At the United States Golf Academy we have devoted a great deal of time and resources to research all aspects of playing the game of golf to help our students shoot lower scores. Of course, for any player the fastest way to shoot lower scores is to make more putts. In order to do that, the first aspect of putting that needs to be addressed is the visual aspect or for lack of a better term – aim.
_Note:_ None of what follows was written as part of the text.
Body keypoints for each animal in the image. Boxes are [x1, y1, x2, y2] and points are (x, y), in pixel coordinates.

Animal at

Many years ago when asked about putting Arnold Palmer said that the key to good putting was to hit the ball where you are looking. If it is really that simple then why is it so darn difficult in application? The answer lies in the way we perceive the target and the task. Most of us can aim very well when we look directly down the intended direction of a putt. Unfortunately, the view becomes distorted when we move to the side. Try this test. Draw a straight line on a ball and looking down the intended line point the line on the ball at the target. Now walk around to the side as you would to putt. Does the line still appear to be going toward the target? If so it is safe for you to use that line as a reference to putt. The next step for you is to find a putter where the visual references on the putter match the line on the ball. This is much harder than you think because even with a perfectly aligned line on the ball they can still be off when they set the putter behind the ball. We have found that each layer of visual reference is an opportunity for distraction.
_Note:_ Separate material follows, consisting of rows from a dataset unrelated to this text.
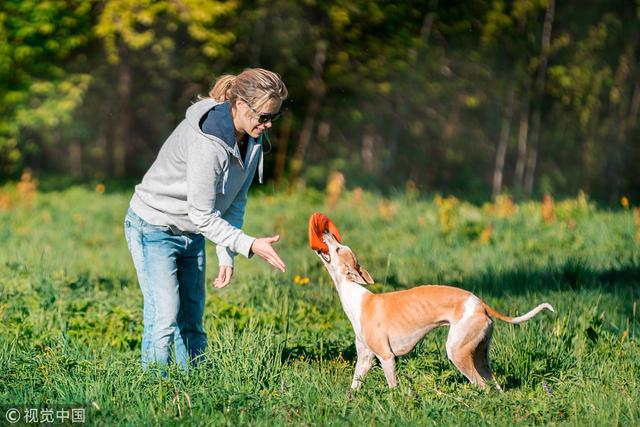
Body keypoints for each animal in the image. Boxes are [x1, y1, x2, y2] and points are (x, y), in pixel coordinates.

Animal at [316, 231, 556, 392]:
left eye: (338, 248)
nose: (327, 232)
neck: (357, 297)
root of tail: (480, 304)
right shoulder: (364, 359)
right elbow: (354, 387)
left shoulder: (387, 357)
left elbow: (393, 387)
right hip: (480, 356)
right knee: (495, 386)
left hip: (458, 352)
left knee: (482, 386)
For those of you who have a different impression of the line when you are in position to strike the putt it is important to eliminate the visual interference. Lines on the ball and lines on the putter are more distraction than help. For you to be successful you must become more instinctive when you aim rather than analytical. Don’t feel bad, there are more of you out there than people who can successfully use the line. We recently commissioned an Inaugural Edition Putter for the Academy. Each of these is custom fit to the owner and has no visual references or alignment aids. It is my personal contention that the vast majority of us would putt better without all the alignment “aids” we have on today’s putters. The extra lines and gimmicks might give us the sense of better alignment, but in reality our work with PuttLab clearly shows us that most players aim the putter better without the visual distractions. They just don’t think they do, but that is a topic for another column.